▸ Selected excerpt

=-=-=

Cabal v Attorney-General
[2001] FCA 1234
•29 AUGUST 2001
FEDERAL COURT OF AUSTRALIA
Cabal v The Attorney-General [2001] FCA 1234
Extradition Act 1988 (Cth) ss 14, 27
Enfield City Corporation v Development Assessment Commission (2000) 199 CLR 135, referred to
TERESA PASINI CABAL and ORS v THE ATTORNEY-GENERAL OF THE COMMONWEALTH OF AUSTRALIA
V 150 of 2000
SPENDER, CARR, TAMBERLIN JJ
MELBOURNE
29 AUGUST 2001
IN THE FEDERAL COURT OF AUSTRALIA
VICTORIA DISTRICT REGISTRY
V 150 OF 2000
BETWEEN:
TERESA PASINI CABAL
FIRST APPLICANTANA MARIA CABAL PASINI
(Through her litigation guardian Teresa Pasini Cabal)
SECOND APPLICANTTERESA CABAL PASINI
(Through her litigation guardian Teresa Pasini Cabal)
THIRD APPLICANTSOFIA CABAL PASINI
(Through her litigation guardian Teresa Pasini Cabal)
FOURTH APPLICANTCARLOS CABAL PASINI
(Through her litigation guardian Teresa Pasini Cabal)
FIFTH APPLICANTAND:
THE ATTORNEY-GENERAL OF THE COMMONWEALTH OF AUSTRALIA
RESPONDENTJUDGE:
SPENDER, CARR, TAMBERLIN JJ
DATE OF ORDER:
29 AUGUST 2001
WHERE MADE:
MELBOURNE
THE COURT ORDERS THAT:
The application for leave be dismissed, with costs.
Note: Settlement and entry of orders is dealt with in Order 36 of the Federal Court Rules.

=-=-=

According to the court order in Cabal v Attorney-General, what happened to the application for leave?

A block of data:
=-=-=

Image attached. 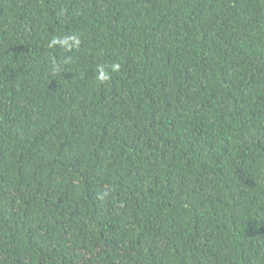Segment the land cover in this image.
I'll return each instance as SVG.
<instances>
[{
    "label": "trees",
    "instance_id": "1",
    "mask_svg": "<svg viewBox=\"0 0 264 264\" xmlns=\"http://www.w3.org/2000/svg\"><path fill=\"white\" fill-rule=\"evenodd\" d=\"M0 264H264V0H0Z\"/></svg>",
    "mask_w": 264,
    "mask_h": 264
}]
</instances>
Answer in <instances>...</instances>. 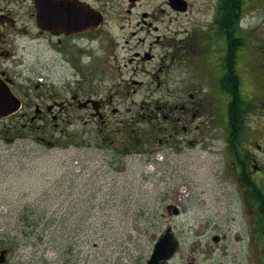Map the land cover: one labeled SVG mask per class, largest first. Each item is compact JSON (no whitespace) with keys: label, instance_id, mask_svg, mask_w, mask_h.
<instances>
[{"label":"rangeland","instance_id":"obj_1","mask_svg":"<svg viewBox=\"0 0 264 264\" xmlns=\"http://www.w3.org/2000/svg\"><path fill=\"white\" fill-rule=\"evenodd\" d=\"M263 19L264 12H258L245 21L261 39L264 29L252 26L262 25ZM35 42L31 49L37 57L35 76L32 84L22 85L35 95L34 101H26L19 117L0 121V250L3 240L16 237L6 264H145L169 226L181 248L168 264H264V224L257 227L256 210L249 213L242 208L244 199L234 177L225 178L231 164L223 158V139L215 128L211 140L205 135L208 144L168 158L160 146L154 153L125 154L124 135L114 124L116 145L103 144L97 133L99 121L85 125L82 118L86 120L87 113L78 108L72 110L68 123L61 121L58 127L51 118L31 123L35 103L45 108L79 88L63 84L62 75L72 70L49 68L46 43ZM166 51L169 57L173 47L160 46V54ZM249 55L248 64L254 60L251 51ZM122 57L121 53L119 62L111 59L99 66L94 84L82 86L85 94L80 92L112 97L121 112L115 124L133 116L131 107L147 115V104L145 109L143 105L151 94L149 86L136 88L137 92L121 86L122 77L128 79L132 74L115 68L118 63L123 65ZM262 57L260 52L256 62ZM176 72L169 82L171 90L182 84ZM209 76L216 81L220 71ZM40 81L45 84L39 86ZM256 106L259 109L251 113L242 134L244 139L253 135V142L263 147L259 151L253 145L263 167L257 178L264 186V102ZM24 113L30 115L23 117ZM109 116L116 115L109 109ZM221 120L214 127H222ZM88 131H93V137ZM151 136L158 142L155 133ZM152 143L146 144L150 147ZM169 204L180 207L179 216L169 214ZM24 215L29 220H22ZM33 227H38L34 233ZM216 235L219 243L213 241Z\"/></svg>","mask_w":264,"mask_h":264},{"label":"flooded vegetation","instance_id":"obj_2","mask_svg":"<svg viewBox=\"0 0 264 264\" xmlns=\"http://www.w3.org/2000/svg\"><path fill=\"white\" fill-rule=\"evenodd\" d=\"M258 12H264V0H0V88L8 86L22 100L23 108L27 100L34 101L35 95L22 85L32 84L37 57L31 49L35 41L42 40L50 54L47 66L71 69L62 75L63 84L79 88L45 108L35 103L31 123L51 118L58 127L61 121L68 123L70 113L78 108L87 113V119L82 118L85 125L99 121L97 133L103 144L116 145L111 130L114 124L124 135L125 148L138 144L150 152L160 146L168 158L172 153L208 144L205 135L211 140L215 128L223 139V158L231 164L225 178L234 177L244 199L242 208L249 213L259 212L261 191L257 185L261 181L257 176L263 167L253 145L259 151L263 147L253 142V135L244 139L242 134L251 113L259 109L256 103L264 102L258 99L264 96V30L261 39L245 26V21L255 18ZM85 13L101 19L97 28L77 32L68 23L62 28L54 23L64 21L70 14ZM42 20L47 22L45 26L40 24ZM252 27L264 29V19L262 25ZM160 46L173 47V52L169 57L167 51L160 54ZM249 51L254 59L250 64ZM260 52L263 57L256 62ZM121 53L124 63L115 68L132 72L128 79L122 77L121 86L133 88L134 92L149 86L151 94L143 105L145 109L147 104V115L131 107L133 116L127 115L126 121L115 124L121 112L112 97L92 92L84 96L80 92L84 93L82 86L94 84L99 66L111 59L119 62ZM218 70L220 76L214 81L209 75ZM175 71L182 84L171 90L169 82ZM40 82L39 86L45 84ZM90 100L98 101V109ZM109 109L116 115L114 118H110ZM21 111L0 121L19 117ZM29 115L24 113L23 117ZM218 117L222 119L220 128L214 127ZM142 124L144 128H140ZM232 126L235 134L231 133ZM85 133L93 137V131ZM154 133L158 142L151 136ZM147 142L152 146L148 147ZM256 224L258 227L259 220Z\"/></svg>","mask_w":264,"mask_h":264},{"label":"water","instance_id":"obj_3","mask_svg":"<svg viewBox=\"0 0 264 264\" xmlns=\"http://www.w3.org/2000/svg\"><path fill=\"white\" fill-rule=\"evenodd\" d=\"M100 22L101 19L95 18L94 16H90L85 13L80 14L79 16H73L72 14H70L64 21H55L54 23L59 24L60 26L62 24L68 23L71 30L83 32L97 28ZM40 24L42 26H45L47 22L45 20H42L40 21ZM90 102L94 104L95 109H98L96 104L98 103V101L91 100ZM21 106V100L12 93L11 89L8 86H6L5 89L0 88V119L11 116L15 112H17L21 108ZM168 210L171 215H178L180 213L179 208L175 205H169ZM214 240L218 242L219 237H215ZM179 246V241L173 233L172 228L169 227L166 232L161 237H159L154 246L153 253L146 264L166 263L177 253V251L179 250ZM7 253V250L1 251L0 264H3L6 261Z\"/></svg>","mask_w":264,"mask_h":264},{"label":"trees","instance_id":"obj_4","mask_svg":"<svg viewBox=\"0 0 264 264\" xmlns=\"http://www.w3.org/2000/svg\"><path fill=\"white\" fill-rule=\"evenodd\" d=\"M231 133L232 134H235L236 133V130H234V127L232 126L231 127ZM257 186H259V185H257ZM261 191V190H260ZM258 200H259V202L261 203L260 205H261V207H260V209H259V212H258V214H259V216H260V218H261V220L259 221V223L261 224V222H262V224H264V203H263V201H262V196H260V197H258ZM39 219H41V217H39L38 218V221H40ZM22 220H29V217L27 216V215H24L23 217H22ZM31 227V226H30ZM34 228V227H33ZM38 227H36V228H34V229H32L31 231H32V233H34L35 232V230L37 229ZM34 231V232H33ZM10 239L9 240H3L2 241V249H4V248H8L9 250H10V253L15 249V246H16V242H14V240H16V237H9Z\"/></svg>","mask_w":264,"mask_h":264},{"label":"bare ground","instance_id":"obj_5","mask_svg":"<svg viewBox=\"0 0 264 264\" xmlns=\"http://www.w3.org/2000/svg\"><path fill=\"white\" fill-rule=\"evenodd\" d=\"M44 228H47L46 226H44Z\"/></svg>","mask_w":264,"mask_h":264}]
</instances>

=-=-=

▸ Task answer
It was dismissed, with costs.